When I filled in the form on the Home page and made a request to search, the resulting page had a url (web address) like ...

http://www.guyhoquet-reunion.com/REP_1/ ... ces=1&ci=&

... so you can ...

a) either use this structure to compose the values for your InternetGet command ... and then parse the contents of the [variable] for references to image files.

b) or specify such a URL for one of your WebBrowser objects ... then deploy javascript/vbscript code to extract all image elements' src filenames (beyond the scope of this free forum assist).

c) or (using Firefox Browser) right click on any image ... and then select the option called "Copy Image Location" ... which will copy the URL of the image to the Clipboard ... so you can follow it up with a button in your NeoBook Application that can paste the same into a NeoBook [variable] or [array] ...
Code: Select all
If "[myCount]" "=" ""
  SetVar "[myCount]" "!0"
EndIf
SetVar "[myCount]" "1+[myCount]"
SetVar "[myImageURL[myCount]]" "[Clipboard]"
... and then use the DownloadFile command to download each file to your local disk ... not fully automated, but easy/efficient to implement.

Some of the image file URLs I found were like ...

http://d.visuels.poliris.com/thumbnails ... 6-6cc1.jpg
http://5.visuels.poliris.com/2d/5/1/b/4 ... a-622d.jpg
http://www.guyhoquet-reunion.com/z/weba ... lphoto.jpg

PostPosted: Sat Nov 28, 2009 9:11 am
by Wrangler
As David says, this is not a simple thing to do. Each web site is different and will display with different source code. But you can probably get it done with some basic detective work.

First, do a query on the site. Look at the url:

http://www.guyhoquet-reunion.com/REP_1/ ... ng=fr&ci=&

It should be safe to assume that the url for every query will be pretty much the same, with just the parameters changing.

Now look at the source code of the page. Decide what information or images you want to grab, and look for consistancies in the code. The html on these pages should be the same, with just the data changing.

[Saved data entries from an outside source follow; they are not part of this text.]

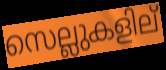
സെല്ലുകളില്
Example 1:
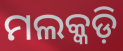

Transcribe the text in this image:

ମଲକ୍କଡ଼ି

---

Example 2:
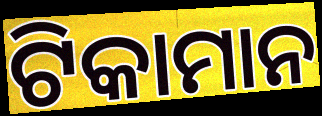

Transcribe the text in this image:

ଟିକାମାନ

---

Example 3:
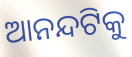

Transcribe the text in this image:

ଆନନ୍ଦଟିକୁ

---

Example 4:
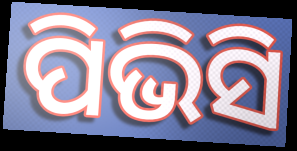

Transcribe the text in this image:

ପିଭିସି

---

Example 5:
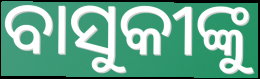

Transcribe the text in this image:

ବାସୁକୀଙ୍କୁ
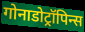
गोनाडोट्रॉपिन्स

This is where the real detective work comes in. You must determine what snippets of code on these pages you want to grab. Then, Using the action DownloadFile, download the results page, and use neobook to parse and manipulate the page code until you get what you want, which you can store in a flat file. Just change the parameters in the url as needed.

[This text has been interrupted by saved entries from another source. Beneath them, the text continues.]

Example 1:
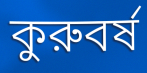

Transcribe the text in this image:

কুরুবর্ষ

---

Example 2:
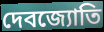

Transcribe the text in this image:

দেবজ্যোতি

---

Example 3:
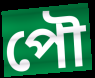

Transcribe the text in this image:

পৌ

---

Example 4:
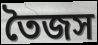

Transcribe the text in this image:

তৈজস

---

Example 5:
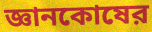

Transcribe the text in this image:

জ্ঞানকোষের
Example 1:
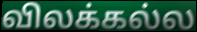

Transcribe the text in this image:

விலக்கல்ல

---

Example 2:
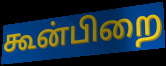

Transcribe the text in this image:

கூன்பிறை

On this web site, it will usually display more than 1 page of results. Click on page 2 link, and look at the url:

http://www.guyhoquet-reunion.com/REP_1/ ... NN_QRYpg=2

Note the "pg=2" on the end. Using Downloadfile, you can grab subsequent pages by increasing the page number at the end of this url. Once you've downloaded all the pages, you can loop through and grab all the data.

I hope some of this will make sense to you. It is difficult to explain, and I don't understand French. But it might make enough sense to point you in the right direction. It should also be possible to use internetget and post, but I've never tried it that way. Using the basic concept I've described, it may even be easier using that method.

I have done this with success on sites such as the IMDB movies database site, and it works great. But keep in mind it won't be easy. A lot of testing and tweaking in neobook. Knowing string manipulation in neobook helps A LOT.

Anyway, I hope this helps.

PostPosted: Sun Nov 29, 2009 11:13 am
by SabrinaE
thank you all. I have tried to obtain information with (InternetGet) see this link: http://testmax974.ifrance.com/neobook/citations.zip

but the work is long. I thought it was a faster way to get all this information. thank you for your advice. I'm going to start in this direction for my research.